In the interpretation of our findings, a number of limitations should be borne in mind. Follow-up was relatively short (i.e., 6 months), and effects may wane over time. However, we recently reported that a similar brief intervention based on the same theoretical principles led to sustained improvements among men who have sex with men22 and HIV-negative heterosexual men and women23 over periods of 12 and 18 months, respectively. Although our study incorporated randomization and achieved balance across most baseline characteristics, participants randomly assigned to the intervention condition had a higher prevalence of syphilis titers consistent with active infection.
In analyzing these data, we took the most conservative approach by considering women at risk of incident syphilis only if they were negative for syphilis at baseline. Although our study recruited female sex workers from 2 Mexico–US border cities, our findings may not be generalizable outside these cities. Because STI incidence remained unacceptably high even in the intervention group, additional efforts are needed, such as interventions aimed at clients and nonpaying partners (e.g., spouses or boyfriends).
Although there are a number of candidate HIV vaccines and vaginal microbicides under development,11 neither is likely to be available in the near future, and it would be unrealistic to anticipate 100% efficacy in either case. The urgent need continues for effective, culturally appropriate interventions that can be used as stand-alone programs or as adjuncts to existing approaches. Our brief intervention, which counselors with little or no formal education can be trained to deliver in a variety of settings, is an inexpensive approach to HIV and STI risk reduction that may be transferable to other resource-constrained settings.
Acknowledgments
Funding for this study was provided by the National Institute of Mental Health (grant R01 MH065849).

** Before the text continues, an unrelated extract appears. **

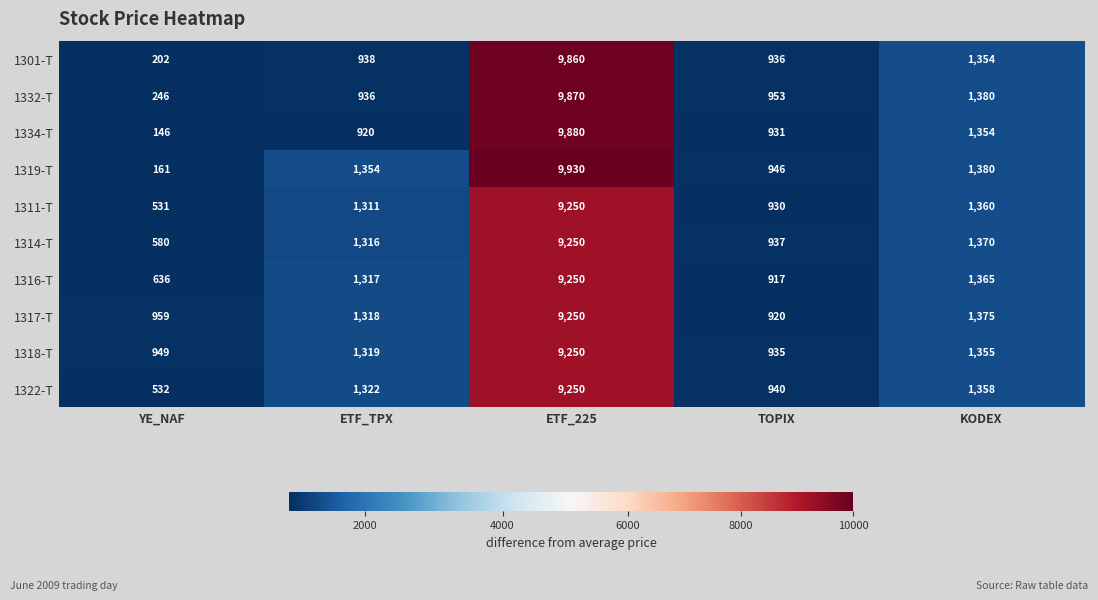

Where is 1332-T nearest to the value 5058?

KODEX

The authors gratefully acknowledge the study staff and participants, Brian Kelly for editing assistance, and the following organizations for their cooperation: the Municipal and State Health Departments of Tijuana, Baja California and Ciudad Juarez, Chihuahua; Patronato Pro-COMUSIDA; Salud y Desarollo Comunitario de Ciudad Juarez A. C. (SADEC) and Federación Méxicana de Asociaciones Privadas (FEMAP); and the Universidad Autónoma de Baja California (UABC) and Universidad Autónoma de Ciudad Juárez (UACJ). In addition, we would like to thank the County Health Departments of San Diego, California, and El Paso, Texas, for their assistance with sexually transmitted infection and HIV testing.
Human Participant Protection
The protocol for the research study on which this article was based was reviewed and approved by the institutional review board of the Human Research Protections Program at the University of California, San Diego (project no. 051182).